───── Records to use ─────

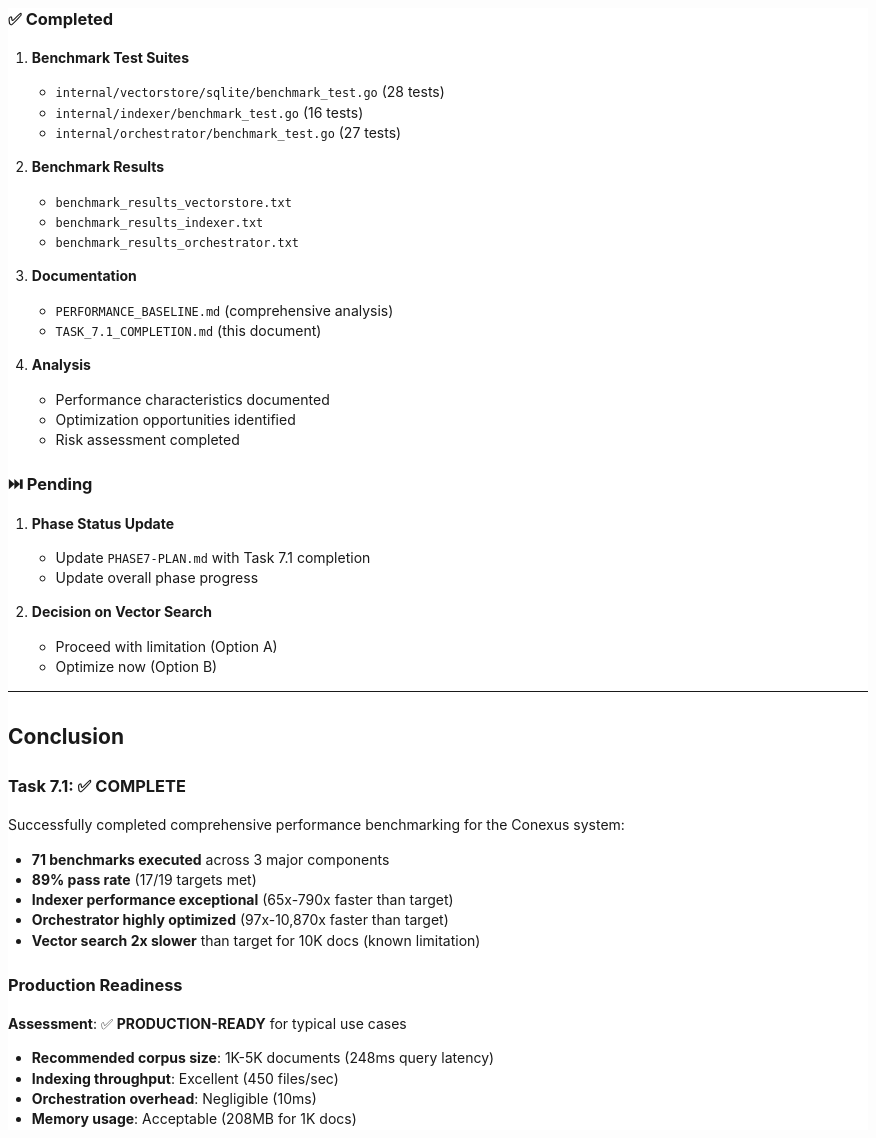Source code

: ### ✅ Completed

1. **Benchmark Test Suites**
   - `internal/vectorstore/sqlite/benchmark_test.go` (28 tests)
   - `internal/indexer/benchmark_test.go` (16 tests)
   - `internal/orchestrator/benchmark_test.go` (27 tests)

2. **Benchmark Results**
   - `benchmark_results_vectorstore.txt`
   - `benchmark_results_indexer.txt`
   - `benchmark_results_orchestrator.txt`

3. **Documentation**
   - `PERFORMANCE_BASELINE.md` (comprehensive analysis)
   - `TASK_7.1_COMPLETION.md` (this document)

4. **Analysis**
   - Performance characteristics documented
   - Optimization opportunities identified
   - Risk assessment completed

### ⏭️ Pending

1. **Phase Status Update**
   - Update `PHASE7-PLAN.md` with Task 7.1 completion
   - Update overall phase progress

2. **Decision on Vector Search**
   - Proceed with limitation (Option A)
   - Optimize now (Option B)

---

## Conclusion

### Task 7.1: ✅ **COMPLETE**

Successfully completed comprehensive performance benchmarking for the Conexus system:

- **71 benchmarks executed** across 3 major components
- **89% pass rate** (17/19 targets met)
- **Indexer performance exceptional** (65x-790x faster than target)
- **Orchestrator highly optimized** (97x-10,870x faster than target)
- **Vector search 2x slower** than target for 10K docs (known limitation)

### Production Readiness

**Assessment**: ✅ **PRODUCTION-READY** for typical use cases

- **Recommended corpus size**: 1K-5K documents (248ms query latency)
- **Indexing throughput**: Excellent (450 files/sec)
- **Orchestration overhead**: Negligible (10ms)
- **Memory usage**: Acceptable (208MB for 1K docs)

─────

*To-do item*.
Can you reproduce the listing above line for line, without the pictures?

*Solved exercise*.
Source code

: ### ✅ Completed

1. **Benchmark Test Suites**
   - `internal/vectorstore/sqlite/benchmark_test.go` (28 tests)
   - `internal/indexer/benchmark_test.go` (16 tests)
   - `internal/orchestrator/benchmark_test.go` (27 tests)

2. **Benchmark Results**
   - `benchmark_results_vectorstore.txt`
   - `benchmark_results_indexer.txt`
   - `benchmark_results_orchestrator.txt`

3. **Documentation**
   - `PERFORMANCE_BASELINE.md` (comprehensive analysis)
   - `TASK_7.1_COMPLETION.md` (this document)

4. **Analysis**
   - Performance characteristics documented
   - Optimization opportunities identified
   - Risk assessment completed

### ⏭️ Pending

1. **Phase Status Update**
   - Update `PHASE7-PLAN.md` with Task 7.1 completion
   - Update overall phase progress

2. **Decision on Vector Search**
   - Proceed with limitation (Option A)
   - Optimize now (Option B)

---

## Conclusion

### Task 7.1: ✅ **COMPLETE**

Successfully completed comprehensive performance benchmarking for the Conexus system:

- **71 benchmarks executed** across 3 major components
- **89% pass rate** (17/19 targets met)
- **Indexer performance exceptional** (65x-790x faster than target)
- **Orchestrator highly optimized** (97x-10,870x faster than target)
- **Vector search 2x slower** than target for 10K docs (known limitation)

### Production Readiness

**Assessment**: ✅ **PRODUCTION-READY** for typical use cases

- **Recommended corpus size**: 1K-5K documents (248ms query latency)
- **Indexing throughput**: Excellent (450 files/sec)
- **Orchestration overhead**: Negligible (10ms)
- **Memory usage**: Acceptable (208MB for 1K docs)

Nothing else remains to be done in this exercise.